Print every line of text in the data below word for word, leaving out the picture placeholders.
══ THE DATA ══
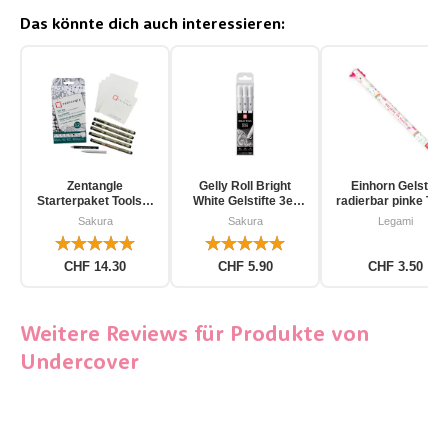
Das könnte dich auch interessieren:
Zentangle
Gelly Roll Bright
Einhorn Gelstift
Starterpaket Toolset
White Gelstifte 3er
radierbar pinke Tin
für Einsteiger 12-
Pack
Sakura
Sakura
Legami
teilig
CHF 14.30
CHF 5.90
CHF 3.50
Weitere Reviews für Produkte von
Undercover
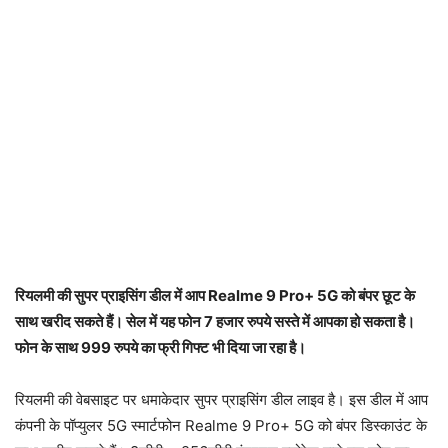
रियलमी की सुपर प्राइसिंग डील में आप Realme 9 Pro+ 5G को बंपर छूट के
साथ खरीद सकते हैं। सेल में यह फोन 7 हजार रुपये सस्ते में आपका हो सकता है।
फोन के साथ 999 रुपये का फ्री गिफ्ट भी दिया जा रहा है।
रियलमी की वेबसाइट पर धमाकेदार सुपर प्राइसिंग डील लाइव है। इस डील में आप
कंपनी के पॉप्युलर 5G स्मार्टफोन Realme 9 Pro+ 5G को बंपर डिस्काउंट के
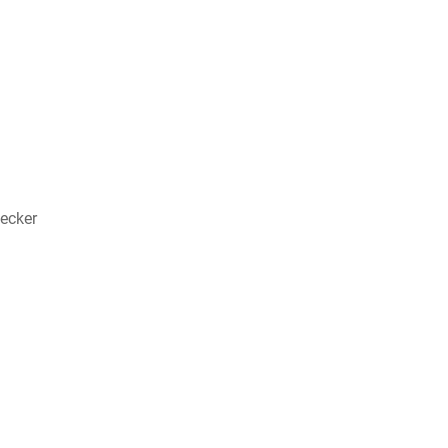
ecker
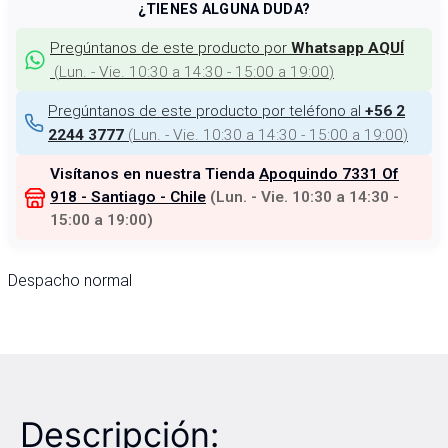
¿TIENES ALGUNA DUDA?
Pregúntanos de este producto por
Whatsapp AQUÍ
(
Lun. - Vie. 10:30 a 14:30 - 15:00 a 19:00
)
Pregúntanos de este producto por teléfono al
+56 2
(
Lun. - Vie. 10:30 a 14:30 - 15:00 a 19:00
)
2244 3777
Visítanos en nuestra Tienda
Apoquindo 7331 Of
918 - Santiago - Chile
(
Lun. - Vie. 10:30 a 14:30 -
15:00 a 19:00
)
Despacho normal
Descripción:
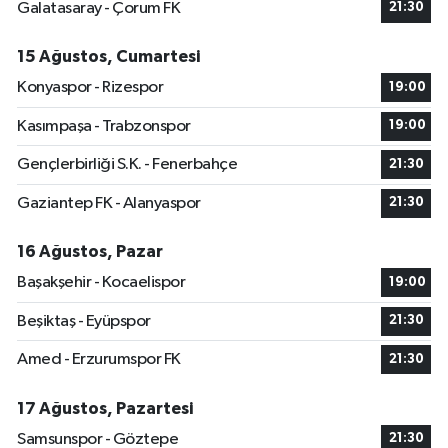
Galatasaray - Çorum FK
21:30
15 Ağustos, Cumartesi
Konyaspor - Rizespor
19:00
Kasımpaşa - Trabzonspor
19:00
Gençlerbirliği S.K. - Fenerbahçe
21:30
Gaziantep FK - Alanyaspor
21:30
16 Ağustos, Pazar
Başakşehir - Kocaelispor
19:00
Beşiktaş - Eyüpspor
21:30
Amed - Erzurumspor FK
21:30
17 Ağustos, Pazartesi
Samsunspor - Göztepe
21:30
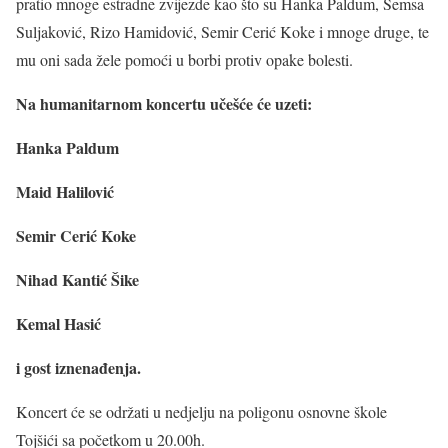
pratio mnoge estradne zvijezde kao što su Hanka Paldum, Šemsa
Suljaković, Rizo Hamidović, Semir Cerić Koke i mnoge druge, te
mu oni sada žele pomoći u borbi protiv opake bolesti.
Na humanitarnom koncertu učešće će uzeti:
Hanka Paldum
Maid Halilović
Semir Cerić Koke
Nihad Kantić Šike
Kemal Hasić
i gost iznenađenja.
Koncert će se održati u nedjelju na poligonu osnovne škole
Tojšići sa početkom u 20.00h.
═══
* **SOLUTION BELOW**
Das könnte dich auch interessieren:
Zentangle
Gelly Roll Bright
Einhorn Gelstift
Starterpaket Toolset
White Gelstifte 3er
radierbar pinke Tin
für Einsteiger 12-
Pack
Sakura
Sakura
Legami
teilig
CHF 14.30
CHF 5.90
CHF 3.50
Weitere Reviews für Produkte von
Undercover
रियलमी की सुपर प्राइसिंग डील में आप Realme 9 Pro+ 5G को बंपर छूट के
साथ खरीद सकते हैं। सेल में यह फोन 7 हजार रुपये सस्ते में आपका हो सकता है।
फोन के साथ 999 रुपये का फ्री गिफ्ट भी दिया जा रहा है।
रियलमी की वेबसाइट पर धमाकेदार सुपर प्राइसिंग डील लाइव है। इस डील में आप
कंपनी के पॉप्युलर 5G स्मार्टफोन Realme 9 Pro+ 5G को बंपर डिस्काउंट के
ecker
¿TIENES ALGUNA DUDA?
Pregúntanos de este producto por
Whatsapp AQUÍ
(
Lun. - Vie. 10:30 a 14:30 - 15:00 a 19:00
)
Pregúntanos de este producto por teléfono al
+56 2
(
Lun. - Vie. 10:30 a 14:30 - 15:00 a 19:00
)
2244 3777
Visítanos en nuestra Tienda
Apoquindo 7331 Of
918 - Santiago - Chile
(
Lun. - Vie. 10:30 a 14:30 -
15:00 a 19:00
)
Despacho normal
Descripción:
Galatasaray - Çorum FK
21:30
15 Ağustos, Cumartesi
Konyaspor - Rizespor
19:00
Kasımpaşa - Trabzonspor
19:00
Gençlerbirliği S.K. - Fenerbahçe
21:30
Gaziantep FK - Alanyaspor
21:30
16 Ağustos, Pazar
Başakşehir - Kocaelispor
19:00
Beşiktaş - Eyüpspor
21:30
Amed - Erzurumspor FK
21:30
17 Ağustos, Pazartesi
Samsunspor - Göztepe
21:30
pratio mnoge estradne zvijezde kao što su Hanka Paldum, Šemsa
Suljaković, Rizo Hamidović, Semir Cerić Koke i mnoge druge, te
mu oni sada žele pomoći u borbi protiv opake bolesti.
Na humanitarnom koncertu učešće će uzeti:
Hanka Paldum
Maid Halilović
Semir Cerić Koke
Nihad Kantić Šike
Kemal Hasić
i gost iznenađenja.
Koncert će se održati u nedjelju na poligonu osnovne škole
Tojšići sa početkom u 20.00h.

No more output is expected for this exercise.